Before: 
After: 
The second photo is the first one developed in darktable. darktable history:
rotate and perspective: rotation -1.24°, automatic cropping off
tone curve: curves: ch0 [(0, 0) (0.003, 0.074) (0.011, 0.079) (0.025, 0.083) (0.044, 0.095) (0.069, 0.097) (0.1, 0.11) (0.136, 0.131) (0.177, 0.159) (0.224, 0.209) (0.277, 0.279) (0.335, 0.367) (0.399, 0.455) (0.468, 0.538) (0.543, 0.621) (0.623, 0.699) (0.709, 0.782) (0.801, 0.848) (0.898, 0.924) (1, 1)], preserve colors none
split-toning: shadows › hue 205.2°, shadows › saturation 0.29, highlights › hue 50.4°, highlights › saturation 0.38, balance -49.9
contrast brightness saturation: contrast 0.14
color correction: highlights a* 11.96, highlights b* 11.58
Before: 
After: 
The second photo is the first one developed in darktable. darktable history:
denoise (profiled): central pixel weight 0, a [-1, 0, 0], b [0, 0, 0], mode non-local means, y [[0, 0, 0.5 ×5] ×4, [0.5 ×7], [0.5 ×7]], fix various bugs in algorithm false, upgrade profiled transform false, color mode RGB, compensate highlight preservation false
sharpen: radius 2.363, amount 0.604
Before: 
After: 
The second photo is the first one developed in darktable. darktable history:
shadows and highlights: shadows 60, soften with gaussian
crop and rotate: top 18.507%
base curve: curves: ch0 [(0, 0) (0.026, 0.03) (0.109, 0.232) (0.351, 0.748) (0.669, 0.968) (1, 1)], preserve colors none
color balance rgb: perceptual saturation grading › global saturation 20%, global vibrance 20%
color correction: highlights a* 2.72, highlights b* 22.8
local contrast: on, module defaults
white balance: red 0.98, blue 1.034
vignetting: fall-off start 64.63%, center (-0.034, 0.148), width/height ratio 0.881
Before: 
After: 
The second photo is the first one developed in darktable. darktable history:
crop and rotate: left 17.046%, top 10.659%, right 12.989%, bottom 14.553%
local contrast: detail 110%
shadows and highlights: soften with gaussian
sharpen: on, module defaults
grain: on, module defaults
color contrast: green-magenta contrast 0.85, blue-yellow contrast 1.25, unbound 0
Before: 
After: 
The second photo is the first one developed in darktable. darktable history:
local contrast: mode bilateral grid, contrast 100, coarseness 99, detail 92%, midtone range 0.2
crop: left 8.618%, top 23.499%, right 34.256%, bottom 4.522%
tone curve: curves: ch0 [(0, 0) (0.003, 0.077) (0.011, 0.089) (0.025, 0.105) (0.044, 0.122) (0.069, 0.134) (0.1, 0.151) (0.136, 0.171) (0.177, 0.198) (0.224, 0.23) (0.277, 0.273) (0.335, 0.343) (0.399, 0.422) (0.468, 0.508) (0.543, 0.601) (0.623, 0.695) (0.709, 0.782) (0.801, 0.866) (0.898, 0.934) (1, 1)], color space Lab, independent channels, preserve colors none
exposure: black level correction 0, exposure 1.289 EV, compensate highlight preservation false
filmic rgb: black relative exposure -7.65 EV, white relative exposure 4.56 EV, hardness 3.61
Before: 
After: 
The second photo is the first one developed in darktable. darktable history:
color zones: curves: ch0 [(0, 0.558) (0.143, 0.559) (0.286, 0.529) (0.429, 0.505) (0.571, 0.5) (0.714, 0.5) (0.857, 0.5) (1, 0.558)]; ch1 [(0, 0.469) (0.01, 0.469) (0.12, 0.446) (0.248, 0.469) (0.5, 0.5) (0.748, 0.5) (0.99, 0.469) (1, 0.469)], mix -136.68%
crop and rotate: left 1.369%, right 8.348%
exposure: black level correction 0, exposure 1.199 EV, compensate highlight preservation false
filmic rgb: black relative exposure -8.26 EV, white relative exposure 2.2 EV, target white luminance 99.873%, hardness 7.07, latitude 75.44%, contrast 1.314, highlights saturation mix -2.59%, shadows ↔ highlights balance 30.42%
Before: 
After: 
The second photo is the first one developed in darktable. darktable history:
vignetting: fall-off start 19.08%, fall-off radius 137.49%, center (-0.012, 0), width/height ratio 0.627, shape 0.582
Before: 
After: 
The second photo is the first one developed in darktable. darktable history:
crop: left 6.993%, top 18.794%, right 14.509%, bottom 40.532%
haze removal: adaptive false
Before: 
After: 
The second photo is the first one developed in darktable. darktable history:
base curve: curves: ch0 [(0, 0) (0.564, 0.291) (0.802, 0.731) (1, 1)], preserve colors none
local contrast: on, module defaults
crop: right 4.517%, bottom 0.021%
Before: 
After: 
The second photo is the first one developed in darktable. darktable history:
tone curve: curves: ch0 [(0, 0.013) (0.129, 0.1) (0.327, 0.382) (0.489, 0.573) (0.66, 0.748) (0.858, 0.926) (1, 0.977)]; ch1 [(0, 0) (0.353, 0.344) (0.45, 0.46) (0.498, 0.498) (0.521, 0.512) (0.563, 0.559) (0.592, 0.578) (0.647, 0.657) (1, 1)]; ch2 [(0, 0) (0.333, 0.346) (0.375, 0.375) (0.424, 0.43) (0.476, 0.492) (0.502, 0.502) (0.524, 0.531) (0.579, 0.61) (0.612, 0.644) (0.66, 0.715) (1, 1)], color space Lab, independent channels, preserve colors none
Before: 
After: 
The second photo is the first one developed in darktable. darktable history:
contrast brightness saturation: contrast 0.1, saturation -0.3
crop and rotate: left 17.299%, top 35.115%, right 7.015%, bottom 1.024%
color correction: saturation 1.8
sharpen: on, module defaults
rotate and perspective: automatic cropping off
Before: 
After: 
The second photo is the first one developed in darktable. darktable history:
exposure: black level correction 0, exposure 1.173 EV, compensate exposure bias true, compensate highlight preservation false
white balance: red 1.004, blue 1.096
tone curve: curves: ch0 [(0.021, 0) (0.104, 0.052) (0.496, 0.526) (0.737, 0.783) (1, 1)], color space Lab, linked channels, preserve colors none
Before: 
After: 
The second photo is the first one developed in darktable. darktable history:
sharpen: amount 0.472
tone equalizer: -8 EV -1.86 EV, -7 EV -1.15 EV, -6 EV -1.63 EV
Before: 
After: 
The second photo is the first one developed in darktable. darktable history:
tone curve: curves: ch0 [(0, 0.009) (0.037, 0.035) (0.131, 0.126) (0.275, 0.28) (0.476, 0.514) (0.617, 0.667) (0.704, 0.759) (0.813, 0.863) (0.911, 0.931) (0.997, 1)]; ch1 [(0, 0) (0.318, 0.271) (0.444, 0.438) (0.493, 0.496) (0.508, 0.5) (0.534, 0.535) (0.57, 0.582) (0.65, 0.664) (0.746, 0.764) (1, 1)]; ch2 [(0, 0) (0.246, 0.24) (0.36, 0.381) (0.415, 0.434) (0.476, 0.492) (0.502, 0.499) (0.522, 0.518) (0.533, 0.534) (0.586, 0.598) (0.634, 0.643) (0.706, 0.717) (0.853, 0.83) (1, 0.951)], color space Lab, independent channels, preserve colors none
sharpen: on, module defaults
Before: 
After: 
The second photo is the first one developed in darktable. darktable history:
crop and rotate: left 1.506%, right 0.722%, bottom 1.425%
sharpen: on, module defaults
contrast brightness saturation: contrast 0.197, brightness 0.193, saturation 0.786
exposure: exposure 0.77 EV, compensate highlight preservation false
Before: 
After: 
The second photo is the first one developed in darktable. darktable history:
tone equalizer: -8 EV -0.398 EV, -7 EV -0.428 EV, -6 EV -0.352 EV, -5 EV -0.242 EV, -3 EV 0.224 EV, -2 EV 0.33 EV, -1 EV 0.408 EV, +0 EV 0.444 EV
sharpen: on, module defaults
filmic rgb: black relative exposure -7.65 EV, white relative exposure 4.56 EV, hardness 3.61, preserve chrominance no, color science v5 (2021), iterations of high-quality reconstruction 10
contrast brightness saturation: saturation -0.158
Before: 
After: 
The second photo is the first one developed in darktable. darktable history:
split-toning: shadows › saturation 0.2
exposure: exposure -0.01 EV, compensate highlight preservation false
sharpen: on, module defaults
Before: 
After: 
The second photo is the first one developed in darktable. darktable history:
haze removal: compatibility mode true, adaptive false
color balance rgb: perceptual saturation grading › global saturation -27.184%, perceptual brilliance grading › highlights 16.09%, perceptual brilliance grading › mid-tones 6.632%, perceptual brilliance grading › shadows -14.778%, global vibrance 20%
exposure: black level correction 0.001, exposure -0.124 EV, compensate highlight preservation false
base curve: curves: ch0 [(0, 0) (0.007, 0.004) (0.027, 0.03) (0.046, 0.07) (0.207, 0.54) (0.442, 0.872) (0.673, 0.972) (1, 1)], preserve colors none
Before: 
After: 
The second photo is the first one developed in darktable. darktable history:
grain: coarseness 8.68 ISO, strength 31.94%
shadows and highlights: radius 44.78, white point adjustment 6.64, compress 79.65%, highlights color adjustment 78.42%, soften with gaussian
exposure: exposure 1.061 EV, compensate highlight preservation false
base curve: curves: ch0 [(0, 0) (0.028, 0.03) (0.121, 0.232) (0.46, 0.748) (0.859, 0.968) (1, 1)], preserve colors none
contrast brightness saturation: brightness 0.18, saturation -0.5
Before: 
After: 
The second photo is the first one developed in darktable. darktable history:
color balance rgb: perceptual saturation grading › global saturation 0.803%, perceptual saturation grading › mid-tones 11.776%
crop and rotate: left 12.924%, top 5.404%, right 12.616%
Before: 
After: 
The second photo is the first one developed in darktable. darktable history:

________________________

Reproduce, without any alteration, the stretch of the entries from their beginning through the line that contains "rotate and perspective: rotation", inclusive.

FINAL RESULT:
Before: 
After: 
The second photo is the first one developed in darktable. darktable history:
rotate and perspective: rotation -1.24°, automatic cropping off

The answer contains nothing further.